As he says in the film: “You’re not in the burger business, you’re in the real estate business.” He learns in the film that being a tenant is not as good as being a landlord, obviously.
Here’s another film that looks at Ground Zero in the years that followed 9/11. This documentary was made in 2012 by director Richard Hankin and traces the complex, tiring and exhaustive rebuilding of the World Trade Center, which the director calls a “complex urban renewal project.” Everyone had an opinion, and many conflicting political issues arose, mainly around sympathy for the victims’ families, and lives that were lost, mixed with opportunistic gain and finances for real estate.
The project took a total of 12 years and cost over $20 billion to rebuild. That’s not to mention the challenges of engineering, working with 19 government agencies, and catering to the needs of developers, architects, insurers and local residents. This is the quintessential inside story of how one historic project came to be. It’s tense, there’s a lot of arguments at public meetings, emotions run high and people generally are just trying to do what’s best for the general interest. A true drama, with a bit of New York egoism.
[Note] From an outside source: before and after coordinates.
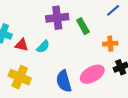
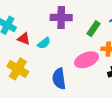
green rectangle: (83, 26) -> (94, 29), moved, turned 56
pink ellipse: (92, 74) -> (87, 60), moved

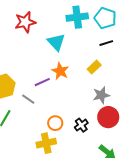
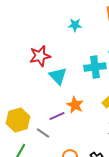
cyan cross: (77, 17) -> (95, 67), moved
cyan triangle: (56, 42) -> (58, 76), moved

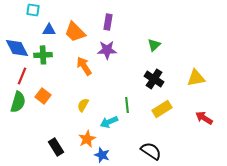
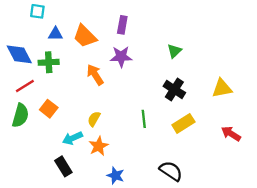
red line: (22, 76) -> (25, 86), turned 36
cyan arrow: (109, 122) -> (72, 138), moved
orange star: (87, 139) -> (98, 146), moved

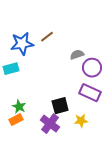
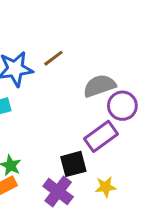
gray semicircle: (77, 55) -> (99, 86), size x1.5
purple rectangle: (90, 93) -> (101, 136), moved, turned -60

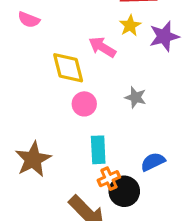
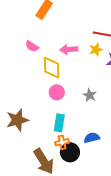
pink semicircle: (29, 20) -> (32, 46), moved
pink arrow: (102, 47) -> (69, 49), moved, turned -48

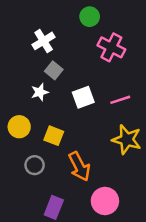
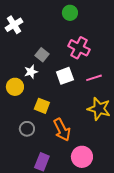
white cross: (44, 41) -> (14, 25), moved
pink cross: (111, 47) -> (79, 48), moved
yellow circle: (19, 127) -> (15, 87), moved

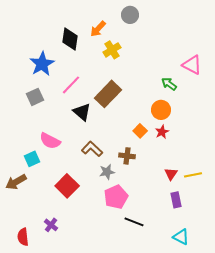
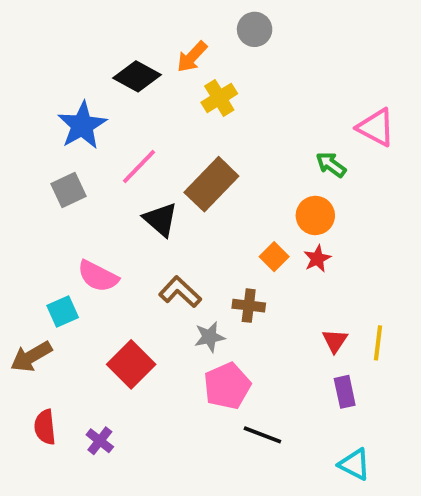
black diamond: (70, 39) -> (137, 76), turned -70
yellow line: (193, 175) -> (378, 343), turned -72
red semicircle: (23, 237) -> (45, 427), moved

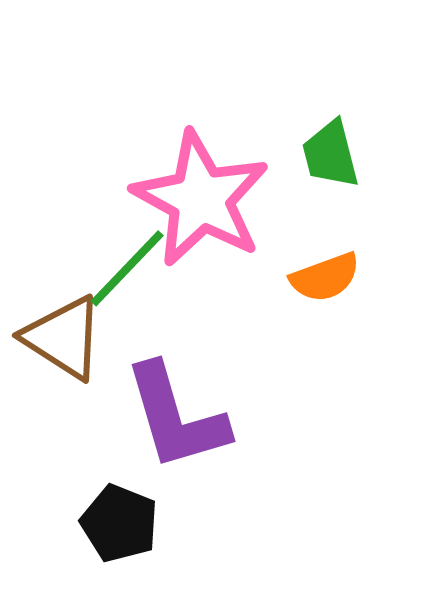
An old feature film with an all-star cast that sheds light into the inner workings of when realtors turn corrupt. This film is adapted from a Pulitzer Prize winning play written by David Mamet. The story follows a group of Chicago real estate salesmen who turn to crime, working as con artists who hunt for “A-B-C” meaning “Always Be Closing,” even if its promoting a lie when closing a deal on a plot of undesirable, or sub-standard real estate. Starring Al Pacino, Jack Lemmon and Alan Arkin, it’s a worst case, exaggerated scenario of the dark side of real estate, fictionalized. It’s still entertaining and worth watching.